■ SUPPLIED INFORMATION

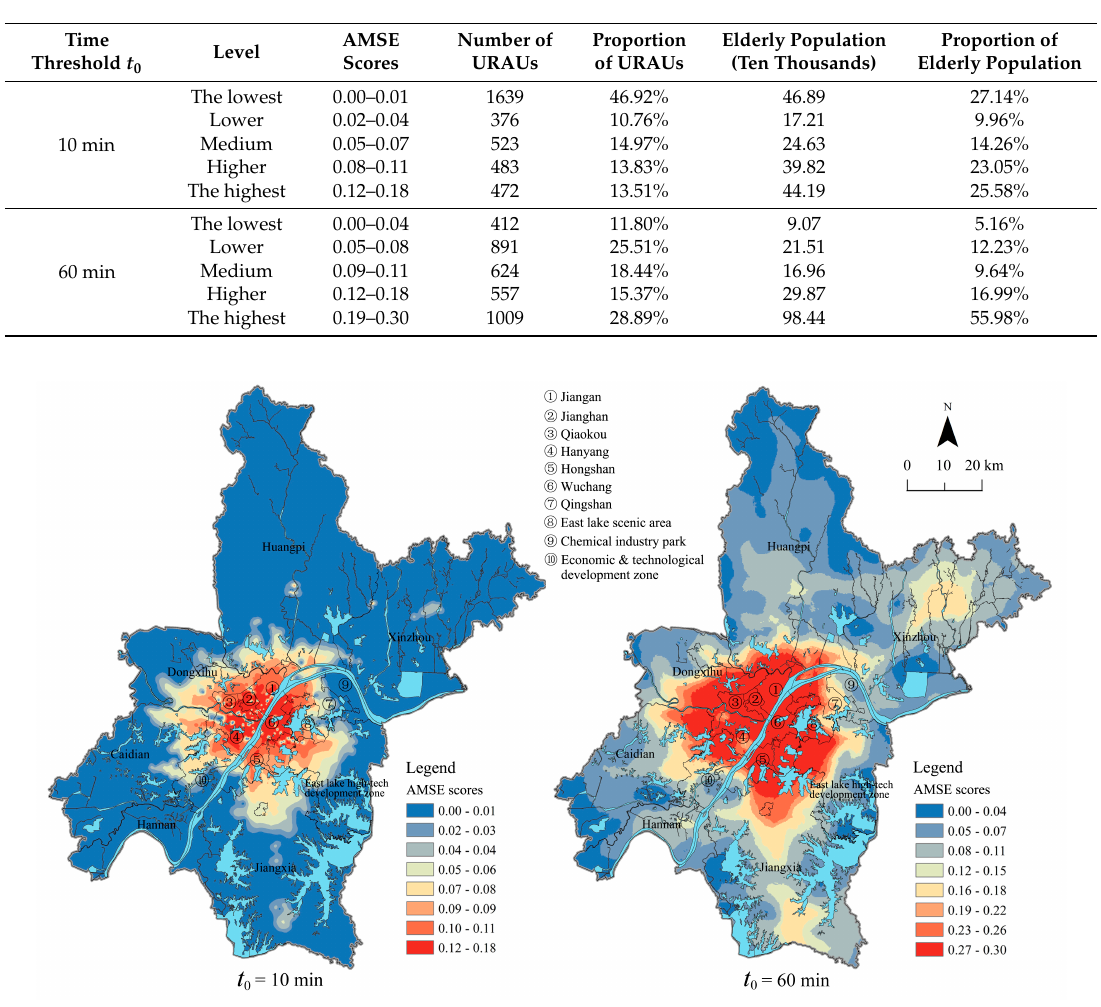
two time thresholds.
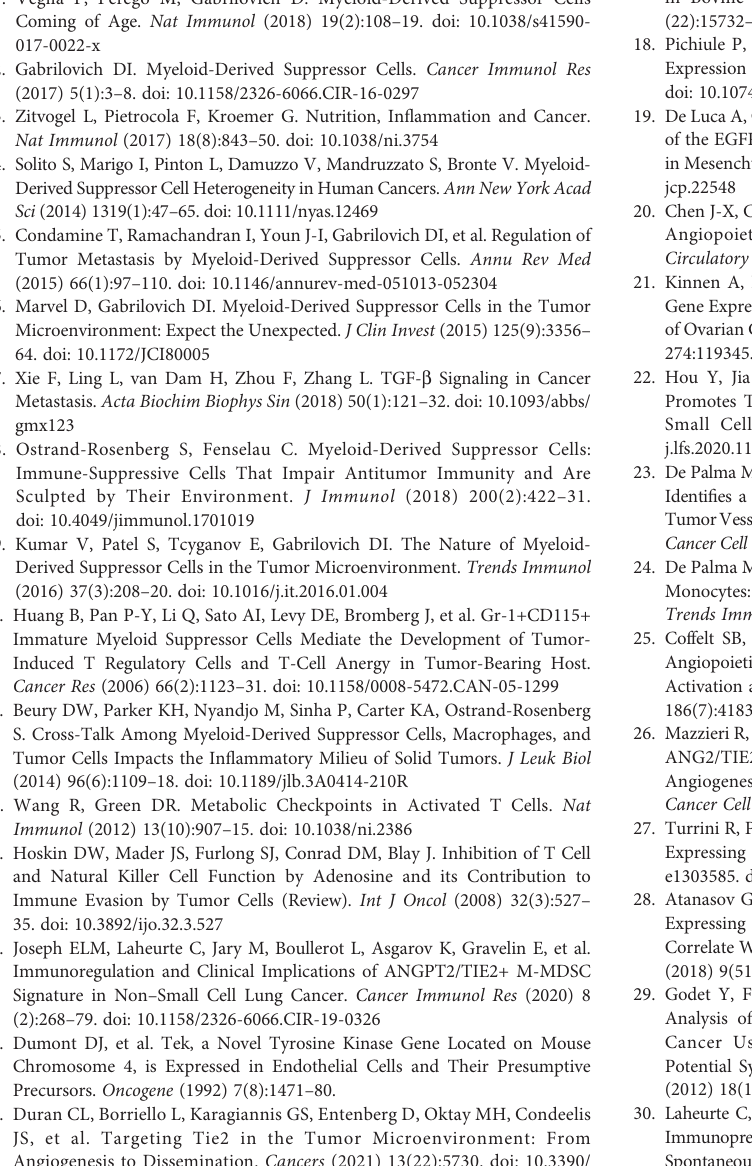
Supplementary Figure 2 | Correlation between TIE-2 + M-MDSC/ANGPT2 and anti-viral T cell responses in melanoma patients. (A) TIE-2 + M-MDSCs percentage according to antiviral T cells response negative (NEG) or positive (POS) in localized stage (I-II) (right) and in advanced stage (III-IV) (left) (Student T test *p <0,1). (B) ANGPT2 concentration according to antiviral T cells response negative (NEG) or positive (POS) in localized stage (I-II) (right) and in advanced stage (III-IV) (left) (Student T test * p <0,1). (C) TIE-2 neg M-MDSCs percentage according to antiviral T cells response negative (NEG) or positive (POS) in localized stage (I-II) (right) and in advanced stage (III-IV) (left) (Student T test *p <0,1)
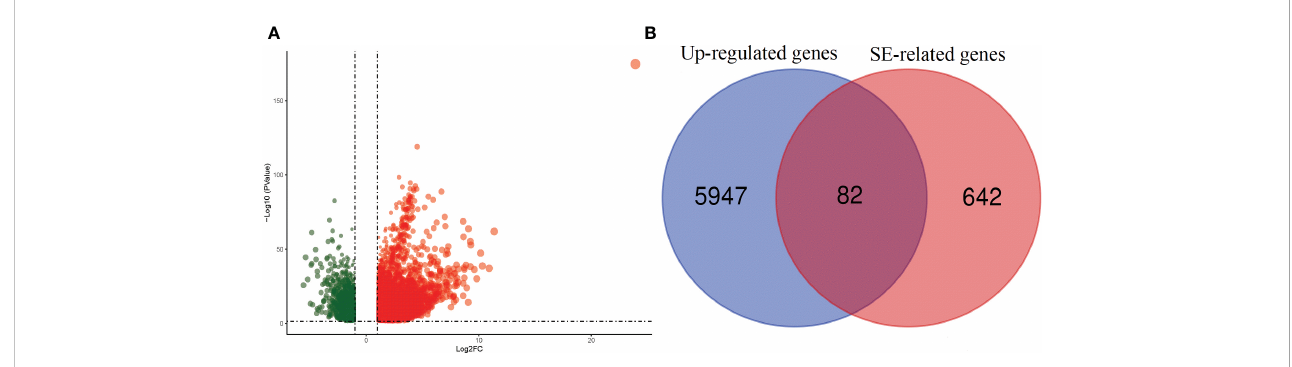
FIGURE 1 Volcano plot and Venn Diagram. (A) Volcanic Map of differentially expressed genes in TCGA of HCC Transcriptome data. (B) Wayne diagram shows the super enhancer related target genes in different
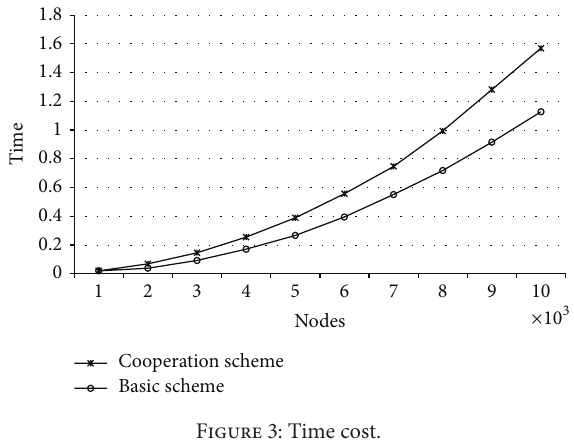
Figure 3: Time cost.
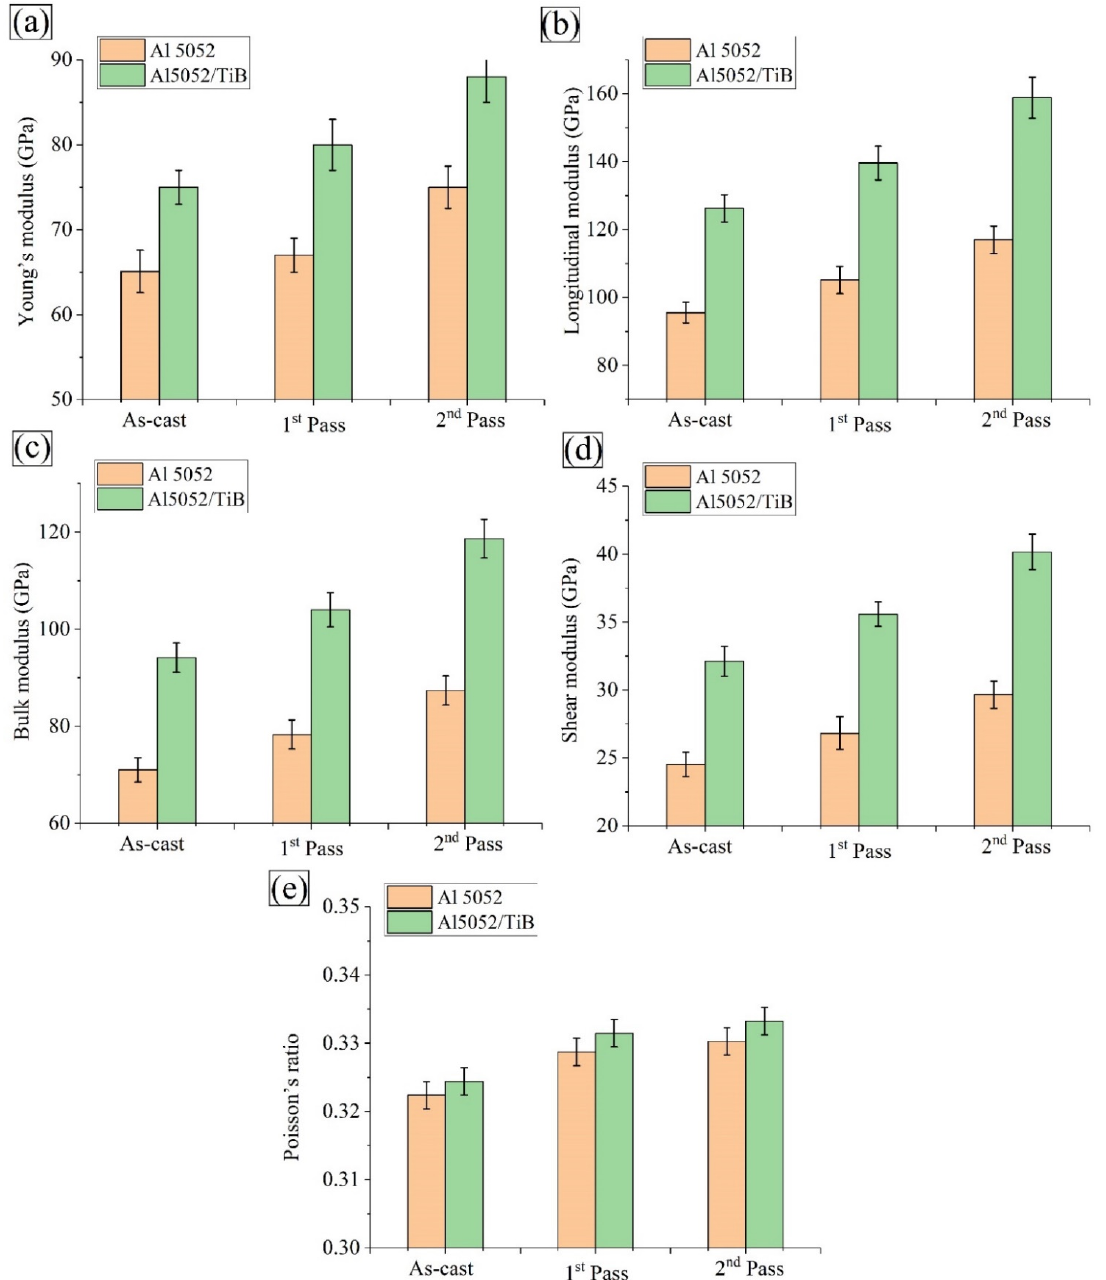
Figure 13. Elastic moduli of Al 5052 and Al 5052/TiB samples: (a) young’s modulus, (b) longitudinal modulus, (c) bulk modulus, (d) shear modulus and (e) Poisson’s ratio.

■ GOAL OF THE EXERCISE
Above are the records; repeat their lines from the first through the line containing "Supplementary Figure 2", and leave out each picture.

■ RESPONSE TO THE TASK
two time thresholds.
Supplementary Figure 2 | Correlation between TIE-2 + M-MDSC/ANGPT2 and anti-viral T cell responses in melanoma patients. (A) TIE-2 + M-MDSCs percentage according to antiviral T cells response negative (NEG) or positive (POS) in localized stage (I-II) (right) and in advanced stage (III-IV) (left) (Student T test *p <0,1). (B) ANGPT2 concentration according to antiviral T cells response negative (NEG) or positive (POS) in localized stage (I-II) (right) and in advanced stage (III-IV) (left) (Student T test * p <0,1). (C) TIE-2 neg M-MDSCs percentage according to antiviral T cells response negative (NEG) or positive (POS) in localized stage (I-II) (right) and in advanced stage (III-IV) (left) (Student T test *p <0,1)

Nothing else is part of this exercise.